Freedman, a former Olympic bicyclist, began her job in 2007 and is widely credited with helping to bring bicycle lanes to the city and raise overall awareness of bicycling in Boston, which had been known as an unsafe and unpopular place for bicyclists.
"This has been an incredibly tough decision,'' Freedman said in an e-mail to bicycling advocates.
She said she would become executive director of Maine Huts and Trails.
Freedman joined Mayor Thomas M. Menino and dozens of bicycling advocates Tuesday to formally kick off the second year of the popular Hubway bike sharing service outside the Boston Public Library. Menino publicly announced Freedman's departure.
"Nicole Freedman did a great job getting us off the ground, but we'll continue; we're not going to stop,'' Menino said, adding that the city will find a successor to Freedman. "When we started this, we didn't have any bike lanes; we had nothing going for us. We've come a long way.''
Since Freedman began her tenure, Boston has installed more than 50 miles of bike lanes across the city, including routes along Massachusetts and Commonwealth avenues, established its bike-share program, and this year put more than 1,000 bikes in the hands of low-income residents.
The city plans to add 15 to 20 more miles of bike lanes this year; install Hubway stations downtown and in more neighborhoods, including Roxbury, Charlestown, Jamaica Plain, and Dorchester; and offer community programs to get more donated and subsidized bikes and helmets in the hands of residents.
Since March 15, 15,000 rides have been logged on Hubway bikes, which now has 5,000 members, Menino said.
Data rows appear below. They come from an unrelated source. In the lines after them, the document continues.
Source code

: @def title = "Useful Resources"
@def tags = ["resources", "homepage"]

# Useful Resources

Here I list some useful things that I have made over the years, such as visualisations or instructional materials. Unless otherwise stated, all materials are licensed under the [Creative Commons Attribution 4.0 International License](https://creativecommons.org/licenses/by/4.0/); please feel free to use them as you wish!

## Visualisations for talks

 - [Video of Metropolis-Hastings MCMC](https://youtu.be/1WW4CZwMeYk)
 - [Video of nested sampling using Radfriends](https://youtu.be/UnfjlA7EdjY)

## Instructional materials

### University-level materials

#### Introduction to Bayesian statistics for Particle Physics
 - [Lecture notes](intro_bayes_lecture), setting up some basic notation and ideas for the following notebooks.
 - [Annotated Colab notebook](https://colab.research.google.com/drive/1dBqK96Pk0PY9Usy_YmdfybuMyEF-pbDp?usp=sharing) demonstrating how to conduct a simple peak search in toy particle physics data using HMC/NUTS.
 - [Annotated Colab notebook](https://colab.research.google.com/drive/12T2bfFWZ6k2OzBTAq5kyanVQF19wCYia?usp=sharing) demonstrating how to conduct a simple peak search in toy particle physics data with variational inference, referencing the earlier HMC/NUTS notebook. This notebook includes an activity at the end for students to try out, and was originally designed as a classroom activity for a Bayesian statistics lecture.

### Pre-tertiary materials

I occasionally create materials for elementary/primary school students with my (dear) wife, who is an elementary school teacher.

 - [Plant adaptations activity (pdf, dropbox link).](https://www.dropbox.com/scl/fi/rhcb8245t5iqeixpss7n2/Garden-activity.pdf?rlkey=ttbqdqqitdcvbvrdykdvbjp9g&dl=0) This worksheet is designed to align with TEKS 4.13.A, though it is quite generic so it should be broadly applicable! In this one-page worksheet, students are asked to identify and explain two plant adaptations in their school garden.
The program is expanding to Somerville, Cambridge, and Brookline this summer.
"The Hubway system is such a great gift to the city; it is such a true community asset,'' said Freedman, who listed the system and the bike lanes as "tremendous accomplishments.''
Freedman, whose last day with the city is April 20, said she was confident the biking initiatives she helped launch would continue to grow in her absence.
"The mayor has been a dedicated leader to the issue, and it will continue to be a great success,'' she said after presenting Menino with his own Hubway bicycle at the official kick off.
A Wellesley native, Freedman started her college work at MIT, then transferred to Stanford, where she got a bachelor's degree in urban planning. From 1994 to 2005, based in the Bay Area, Freedman biked full time as a professional racer, and competed in the 2000 Olympic Games in Sydney.
Her arrival as the so-called "bike czar'' coincided with increasing popularity of bicycling in general, and advocates hope that popularity will continue.
Jackie Douglas, executive director of the transportation advocacy group LivableStreets, said the organization's fourth annual Boston Bikes Update listed many accomplishments that were partly attributable to Freedman.
"She's done an incredible job building the program and making changes,'' said Douglas.
"There's still more work to be done, and we want to see more infrastructure and changes in our street designs to make biking safer and more attractive to more people,'' she said.